MATERIAL TO PROCESS:
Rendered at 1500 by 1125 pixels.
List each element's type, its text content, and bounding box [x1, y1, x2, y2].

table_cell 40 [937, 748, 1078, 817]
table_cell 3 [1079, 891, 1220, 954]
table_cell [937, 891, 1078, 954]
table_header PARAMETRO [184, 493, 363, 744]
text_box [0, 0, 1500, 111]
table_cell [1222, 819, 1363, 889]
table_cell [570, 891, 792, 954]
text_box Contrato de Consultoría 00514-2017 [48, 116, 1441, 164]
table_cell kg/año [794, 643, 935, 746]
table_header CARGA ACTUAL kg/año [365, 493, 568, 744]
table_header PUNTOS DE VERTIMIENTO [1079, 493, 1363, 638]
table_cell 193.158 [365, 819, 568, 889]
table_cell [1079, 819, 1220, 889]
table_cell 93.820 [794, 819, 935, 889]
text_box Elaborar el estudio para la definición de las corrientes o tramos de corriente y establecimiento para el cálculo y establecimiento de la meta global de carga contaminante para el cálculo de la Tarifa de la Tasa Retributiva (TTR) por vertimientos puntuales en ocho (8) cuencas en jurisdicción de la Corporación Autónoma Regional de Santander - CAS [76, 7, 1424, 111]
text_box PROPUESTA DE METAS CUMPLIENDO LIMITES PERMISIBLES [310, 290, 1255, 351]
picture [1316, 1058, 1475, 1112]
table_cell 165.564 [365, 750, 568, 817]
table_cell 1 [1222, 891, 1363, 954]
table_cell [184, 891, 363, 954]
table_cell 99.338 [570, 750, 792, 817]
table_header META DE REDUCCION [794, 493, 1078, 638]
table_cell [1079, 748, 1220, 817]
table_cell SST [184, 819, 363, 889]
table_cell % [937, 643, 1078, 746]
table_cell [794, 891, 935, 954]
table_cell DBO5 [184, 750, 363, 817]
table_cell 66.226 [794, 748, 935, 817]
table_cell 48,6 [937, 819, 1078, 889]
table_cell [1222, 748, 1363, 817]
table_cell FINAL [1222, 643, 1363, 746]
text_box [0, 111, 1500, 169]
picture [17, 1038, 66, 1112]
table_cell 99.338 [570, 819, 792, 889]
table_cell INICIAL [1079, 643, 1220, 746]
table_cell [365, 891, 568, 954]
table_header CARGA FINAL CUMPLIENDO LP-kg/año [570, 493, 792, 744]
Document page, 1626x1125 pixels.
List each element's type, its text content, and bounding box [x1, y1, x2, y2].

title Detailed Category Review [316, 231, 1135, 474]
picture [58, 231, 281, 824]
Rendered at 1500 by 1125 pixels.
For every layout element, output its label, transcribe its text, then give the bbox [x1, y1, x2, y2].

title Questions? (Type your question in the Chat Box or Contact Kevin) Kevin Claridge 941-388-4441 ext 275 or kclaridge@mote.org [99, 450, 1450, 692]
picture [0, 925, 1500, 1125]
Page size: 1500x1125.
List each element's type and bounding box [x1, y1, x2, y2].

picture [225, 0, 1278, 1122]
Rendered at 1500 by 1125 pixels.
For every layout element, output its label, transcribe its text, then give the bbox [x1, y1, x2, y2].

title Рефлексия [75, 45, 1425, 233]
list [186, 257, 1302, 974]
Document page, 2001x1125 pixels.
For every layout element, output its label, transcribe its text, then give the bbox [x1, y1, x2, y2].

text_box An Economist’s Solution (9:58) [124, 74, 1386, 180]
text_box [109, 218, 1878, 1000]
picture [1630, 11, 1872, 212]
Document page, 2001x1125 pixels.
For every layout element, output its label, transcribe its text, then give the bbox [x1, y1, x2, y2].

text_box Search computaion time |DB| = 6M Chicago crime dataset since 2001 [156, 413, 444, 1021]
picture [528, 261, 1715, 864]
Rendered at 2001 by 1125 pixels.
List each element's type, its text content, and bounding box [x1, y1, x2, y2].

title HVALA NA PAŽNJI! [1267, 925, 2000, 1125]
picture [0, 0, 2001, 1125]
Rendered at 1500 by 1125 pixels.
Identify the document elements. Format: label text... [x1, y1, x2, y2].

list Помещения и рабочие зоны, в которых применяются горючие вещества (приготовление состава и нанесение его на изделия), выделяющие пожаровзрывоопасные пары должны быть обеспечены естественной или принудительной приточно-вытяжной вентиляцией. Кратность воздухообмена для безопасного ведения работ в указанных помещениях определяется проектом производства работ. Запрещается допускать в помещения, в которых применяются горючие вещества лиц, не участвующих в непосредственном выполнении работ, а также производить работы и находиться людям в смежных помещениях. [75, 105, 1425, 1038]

DIRECTIVE:
Restate the records word for word, keeping every line.

COMPLETED EXERCISE:
Rendered at 1500 by 1125 pixels.
List each element's type, its text content, and bounding box [x1, y1, x2, y2].

table_cell 40 [937, 748, 1078, 817]
table_cell 3 [1079, 891, 1220, 954]
table_cell [937, 891, 1078, 954]
table_header PARAMETRO [184, 493, 363, 744]
text_box [0, 0, 1500, 111]
table_cell [1222, 819, 1363, 889]
table_cell [570, 891, 792, 954]
text_box Contrato de Consultoría 00514-2017 [48, 116, 1441, 164]
table_cell kg/año [794, 643, 935, 746]
table_header CARGA ACTUAL kg/año [365, 493, 568, 744]
table_header PUNTOS DE VERTIMIENTO [1079, 493, 1363, 638]
table_cell 193.158 [365, 819, 568, 889]
table_cell [1079, 819, 1220, 889]
table_cell 93.820 [794, 819, 935, 889]
text_box Elaborar el estudio para la definición de las corrientes o tramos de corriente y establecimiento para el cálculo y establecimiento de la meta global de carga contaminante para el cálculo de la Tarifa de la Tasa Retributiva (TTR) por vertimientos puntuales en ocho (8) cuencas en jurisdicción de la Corporación Autónoma Regional de Santander - CAS [76, 7, 1424, 111]
text_box PROPUESTA DE METAS CUMPLIENDO LIMITES PERMISIBLES [310, 290, 1255, 351]
picture [1316, 1058, 1475, 1112]
table_cell 165.564 [365, 750, 568, 817]
table_cell 1 [1222, 891, 1363, 954]
table_cell [184, 891, 363, 954]
table_cell 99.338 [570, 750, 792, 817]
table_header META DE REDUCCION [794, 493, 1078, 638]
table_cell [1079, 748, 1220, 817]
table_cell SST [184, 819, 363, 889]
table_cell % [937, 643, 1078, 746]
table_cell [794, 891, 935, 954]
table_cell DBO5 [184, 750, 363, 817]
table_cell 66.226 [794, 748, 935, 817]
table_cell 48,6 [937, 819, 1078, 889]
table_cell [1222, 748, 1363, 817]
table_cell FINAL [1222, 643, 1363, 746]
text_box [0, 111, 1500, 169]
picture [17, 1038, 66, 1112]
table_cell 99.338 [570, 819, 792, 889]
table_cell INICIAL [1079, 643, 1220, 746]
table_cell [365, 891, 568, 954]
table_header CARGA FINAL CUMPLIENDO LP-kg/año [570, 493, 792, 744]
Document page, 1626x1125 pixels.
List each element's type, its text content, and bounding box [x1, y1, x2, y2].

title Detailed Category Review [316, 231, 1135, 474]
picture [58, 231, 281, 824]
Rendered at 1500 by 1125 pixels.
For every layout element, output its label, transcribe its text, then give the bbox [x1, y1, x2, y2].

title Questions? (Type your question in the Chat Box or Contact Kevin) Kevin Claridge 941-388-4441 ext 275 or kclaridge@mote.org [99, 450, 1450, 692]
picture [0, 925, 1500, 1125]
Page size: 1500x1125.
List each element's type and bounding box [x1, y1, x2, y2].

picture [225, 0, 1278, 1122]
Rendered at 1500 by 1125 pixels.
For every layout element, output its label, transcribe its text, then give the bbox [x1, y1, x2, y2].

title Рефлексия [75, 45, 1425, 233]
list [186, 257, 1302, 974]
Document page, 2001x1125 pixels.
For every layout element, output its label, transcribe its text, then give the bbox [x1, y1, x2, y2].

text_box An Economist’s Solution (9:58) [124, 74, 1386, 180]
text_box [109, 218, 1878, 1000]
picture [1630, 11, 1872, 212]
Document page, 2001x1125 pixels.
For every layout element, output its label, transcribe its text, then give the bbox [x1, y1, x2, y2].

text_box Search computaion time |DB| = 6M Chicago crime dataset since 2001 [156, 413, 444, 1021]
picture [528, 261, 1715, 864]
Rendered at 2001 by 1125 pixels.
List each element's type, its text content, and bounding box [x1, y1, x2, y2].

title HVALA NA PAŽNJI! [1267, 925, 2000, 1125]
picture [0, 0, 2001, 1125]
Rendered at 1500 by 1125 pixels.
Identify the document elements. Format: label text... [x1, y1, x2, y2].

list Помещения и рабочие зоны, в которых применяются горючие вещества (приготовление состава и нанесение его на изделия), выделяющие пожаровзрывоопасные пары должны быть обеспечены естественной или принудительной приточно-вытяжной вентиляцией. Кратность воздухообмена для безопасного ведения работ в указанных помещениях определяется проектом производства работ. Запрещается допускать в помещения, в которых применяются горючие вещества лиц, не участвующих в непосредственном выполнении работ, а также производить работы и находиться людям в смежных помещениях. [75, 105, 1425, 1038]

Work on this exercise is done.